Find the Difference Between Two Lists with Python
Let’s say you have two lists in Python that have a lot of overlap between them.
a = ["abc","def","ghi"] b = ["def","ghi","jkl"]
Now let’s say you want to determine what is in b that is not in a. In set theory, you would refer to this as the set-theoretic difference of b in a. The following simple code would accomplish this.
print set(b) - set(a)
Now let’s say you wanted to know which elements in the two lists did not overlap at all between them. This is sometimes referred to as the symmetric distance. The following code should serve this purpose and should give you “jkl” and “abc”.
c = set(a).union(set(b)) d = set(a).intersection(set(b)) print c - d
One thing to note is that the set class has union, intersection, and difference (which can be invoked in short hand using a minus sign) methods. So I converted the original lists to sets.
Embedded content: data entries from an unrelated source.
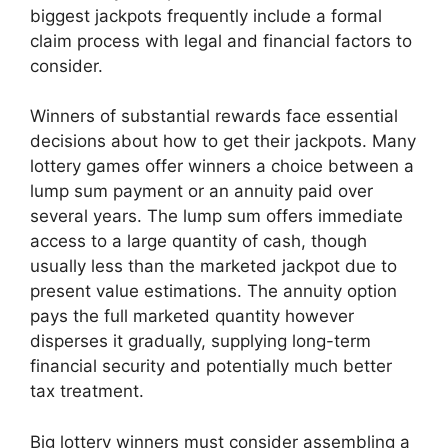
biggest jackpots frequently include a formal
claim process with legal and financial factors to
consider.
Winners of substantial rewards face essential
decisions about how to get their jackpots. Many
lottery games offer winners a choice between a
lump sum payment or an annuity paid over
several years. The lump sum offers immediate
access to a large quantity of cash, though
usually less than the marketed jackpot due to
present value estimations. The annuity option
pays the full marketed quantity however
disperses it gradually, supplying long-term
financial security and potentially much better
tax treatment.
Big lottery winners must consider assembling a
You may want to convert them back using code such as the following.
e = list(d)
Java users must admit that this is much easier in Python than in Java.
The problem with calling set is that it will remove duplicates – set items are unique:
>>> set((1, 1, 3))
{1, 3}
This is sometimes not what you want – for example, you might want [1, 1, 3] – [1] = [1, 3]
The most obvious way to spell this is:
def difference(l1, l2):
[x for x in l1 if x not in l2]
and the symmetric difference would be:
def symmetric_difference(l1, l2):
return difference(l1, l2) + difference(l2, l1)
For syntactic nicety, you could have a class inherit from list , and define __sub__ the same way as difference above; then symmetric_difference becomes:
def symmetric_difference(self, l2):
(self – l2) + (l2 – self)